What you return must match the records below exactly, apart from the omitted pictures.

BEGIN Data for this task

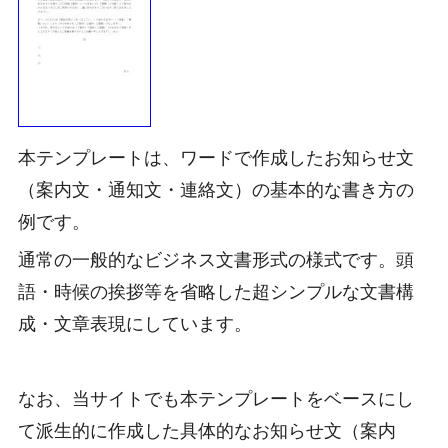
本テンプレートは、ワードで作成したお知らせ文
（案内文・通知文・連絡文）の基本的な書き方の
例です。
通常の一般的なビジネス文書形式の様式です。頭
語・時候の挨拶等を省略した超シンプルな文書構
成・文章表現にしています。
なお、当サイトでも本テンプレートをベースにし
て派生的に作成した具体的なお知らせ文（案内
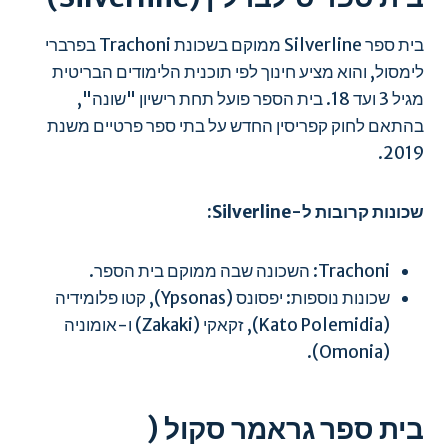
בית ספר Silverline ממוקם בשכונת Trachoni בפרברי
לימסול, והוא מציע חינוך לפי תוכנית הלימודים הבריטית
מגיל 3 ועד 18. בית הספר פועל תחת רישיון "שונה",
בהתאם לחוק קפריסין החדש על בתי ספר פרטיים משנת
2019.
שכונות קרובות ל-Silverline:
Trachoni: השכונה שבה ממוקם בית הספר.
שכונות נוספות: יפסונס (Ypsonas), קטו פלומידיה
(Kato Polemidia), זקאקי (Zakaki) ו-אומוניה
(Omonia).
בית ספר גראמר סקול (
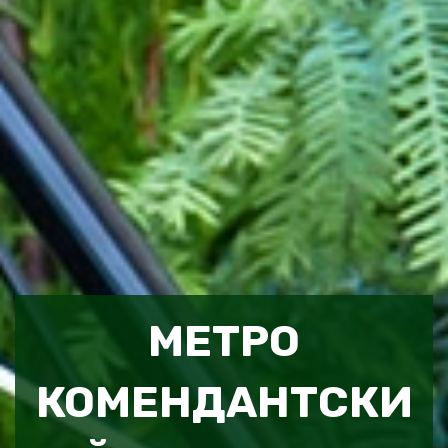
МЕТРО
КОМЕНДАНТСКИ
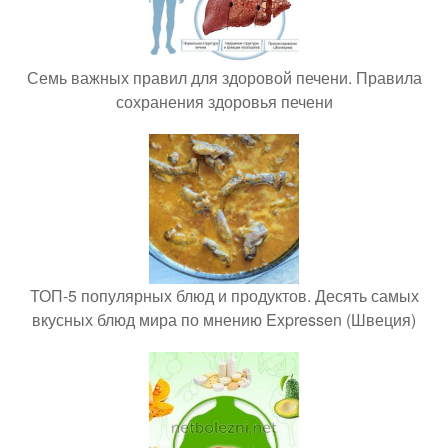
Семь важных правил для здоровой печени. Правила
сохранения здоровья печени
ТОП-5 популярных блюд и продуктов. Десять самых
вкусных блюд мира по мнению Expressen (Швеция)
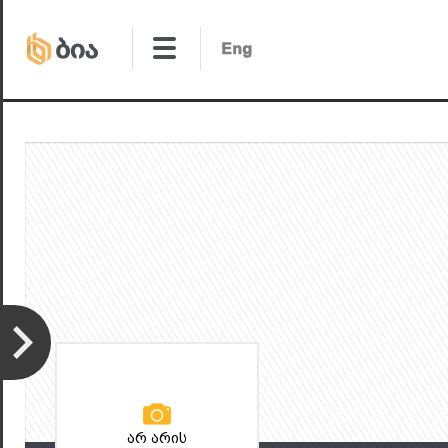
არ არის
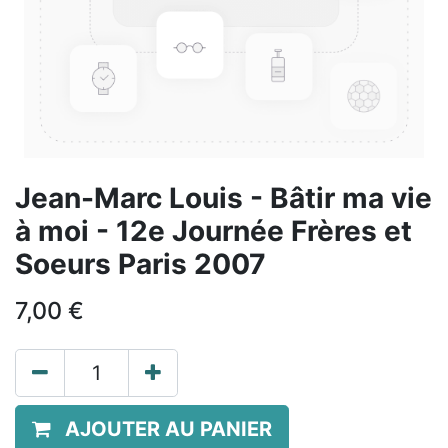
Jean-Marc Louis - Bâtir ma vie
à moi - 12e Journée Frères et
Soeurs Paris 2007
7,00
€
AJOUTER AU PANIER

END Data for this task

## Result
本テンプレートは、ワードで作成したお知らせ文
（案内文・通知文・連絡文）の基本的な書き方の
例です。
通常の一般的なビジネス文書形式の様式です。頭
語・時候の挨拶等を省略した超シンプルな文書構
成・文章表現にしています。
なお、当サイトでも本テンプレートをベースにし
て派生的に作成した具体的なお知らせ文（案内
בית ספר Silverline ממוקם בשכונת Trachoni בפרברי
לימסול, והוא מציע חינוך לפי תוכנית הלימודים הבריטית
מגיל 3 ועד 18. בית הספר פועל תחת רישיון "שונה",
בהתאם לחוק קפריסין החדש על בתי ספר פרטיים משנת
2019.
שכונות קרובות ל-Silverline:
Trachoni: השכונה שבה ממוקם בית הספר.
שכונות נוספות: יפסונס (Ypsonas), קטו פלומידיה
(Kato Polemidia), זקאקי (Zakaki) ו-אומוניה
(Omonia).
בית ספר גראמר סקול (
МЕТРО
КОМЕНДАНТСКИ
Семь важных правил для здоровой печени. Правила
сохранения здоровья печени
ТОП-5 популярных блюд и продуктов. Десять самых
вкусных блюд мира по мнению Expressen (Швеция)
არ არის
Jean-Marc Louis - Bâtir ma vie
à moi - 12e Journée Frères et
Soeurs Paris 2007
7,00
€
AJOUTER AU PANIER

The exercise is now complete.